Patient characteristics.
| Variables | All patients (n = 27) | Group X (n = 19) | Group Y (n = 8) | p-value |
|---|---|---|---|---|
| Age (years) | 56.6 ± 14.11 | 55.8 ± 14.71 | 58.5 ± 13.30 | .55 |
| Levels (no. of discs crossed by abscess) | 2.4 ± 2.11 | 2.5 ± 2.41 | 2.1 ± 1.25 | .70 |
| Preoperative antibiotic days | 15.0 ± 19.78 | 9.7 ± 17.57 | 28.6 ± 19.79 | .004* |
| Postoperative antibiotic days | 31.5 ± 15.83 | 29.3 ± 12.14 | 37.3 ± 23.04 | .53 |
| Interval from admission to OR (days) | 12.9 ± 14.65 | 10.2 ± 14.55 | 19.4 ± 13.59 | .02* |
| Hospital stay (days) | 51.0 ± 25.96 | 43.7 ± 21.53 | 66.1 ± 27.25 | .01* |
| Follow-up (months) | 29.98 ± 42.03 | 29.8 ± 38.50 | 30.39 ± 52.44 | .97 |
| WBC (/μL) | 11,959.3 ± 6669.00 | 12,773.7 ± 7495.49 | 10,025.0 ± 3827.63 | .42 |
| CRP (mg/L) | 111.0 ± 102.13 | 123.9 ± 95.51 | 81.7 ± 117.00 | .31 |
| ESR (mm/hr) | 77.94 ± 29.03 | 83.4 ± 31.01 | 67.00 ± 23.14 | .25 |
There was statistically significant difference between group X and group Y in preoperative antibiotic days and hospital stay. *: significant values.

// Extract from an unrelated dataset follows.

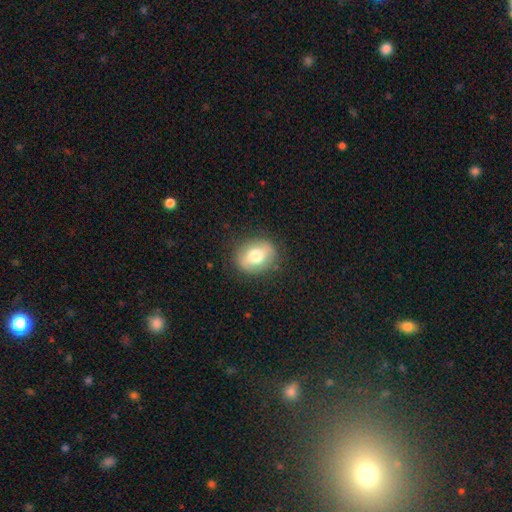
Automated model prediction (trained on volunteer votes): A smooth galaxy with no disk features (64%) that is round (53%).

Vote fractions:
- Smooth or featured? smooth: 64% / featured or disk: 28% / star or artifact: 8%
- How rounded? round: 53% / in between: 46% / cigar-shaped: 1%
- Merging? none: 83% / minor disturbance: 12% / major disturbance: 4% / merger: 1%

Group X: neurologic improvement of at least 1 Frankel grade; Group Y: neurologic grade unchanged; Abbreviations: OR: operation room; WBC: white blood-cell; CRP: C-reactive protein; ESR: erythrocyte sedimentation rate.
Table 2.
Coexisting medical diseases and other nonspinal infections, n (%).
| Diagnosis | All patients (n = 27) | Group X (n = 19) | Group Y (n = 8) | p-value |
|---|---|---|---|---|
| Spondylodiscitis | 24 (88.9%) | 16 (84.2%) | 8 (100%) | .53 |
| Epidural abscess | 19 (70.4%) | 15 (78.9%) | 4 (50.0%) | .18 |
| Paravertebral abscess | 5 (18.5%) | 4 (21.1%) | 1 (12.5%) | >.99 |
| Postoperative infection | 1 (3.7%) | 1 (5.3%) | 0 | >.99 |
| Coexisting medical disease | ||||
| Nicotine abuse | 12 (44.4%) | 9 (47.4%) | 3 (37.5%) | .70 |
| Diabetes | 9 (33.3%) | 6 (31.6%) | 3 (37.5%) | >.99 |
| Cardiac | 9 (33.3%) | 5 (26.3%) | 4 (50.0%) | .38 |
| Hepatic | 8 (29.6%) | 5 (26.3%) | 3 (37.5%) | .66 |
| Renal | 5 (18.5%) | 3 (15.8%) | 2 (25.0%) | .61 |
| Malignancy | 3 (11.1%) | 2 (10.5%) | 1 (12.5%) | >.99 |
| Old stroke | 2 (7.4%) | 2 (10.5%) | 0 | >.99 |
| Neck radiation | 1 (3.7%) | 1 (5.3%) | 0 | >.99 |
| Intravenous drug use | 1 (3.7%) | 1 (5.3%) | 0 | >.99 |
| Other nonspinal infection | ||||
| Urinary tract infection | 10 (37.0%) | 6 (31.6%) | 4 (50.0%) | .42 |
| Infective endocarditis | 3 (11.1%) | 1 (5.3%) | 2 (25.0%) | .20 |
| Pneumonia | 1 (3.7%) | 1 (5.3%) | 0 | >.99 |
| Pulmonary tuberculosis | 1 (3.7%) | 1 (5.3%) | 0 | >.99 |
| Deep neck infection | 1 (3.7%) | 1 (5.3%) | 0 | >.99 |
| Any other nonspinal infection | 16 (59.3%) | 10 (52.6%) | 6 (75.0%) | .40 |
Cervical spondylodiscitis was the most frequent diagnosis. Risk factors such as coexisting medical disease and other nonspinal infection failed to distinguish group X from group Y.
Fig. 1.
Neurological status at presentation and at discharge. 19 patients had neurologic improvement (group X), and the other 8 patients had unchanged neurological status (group Y). No patient had neurologic deterioration.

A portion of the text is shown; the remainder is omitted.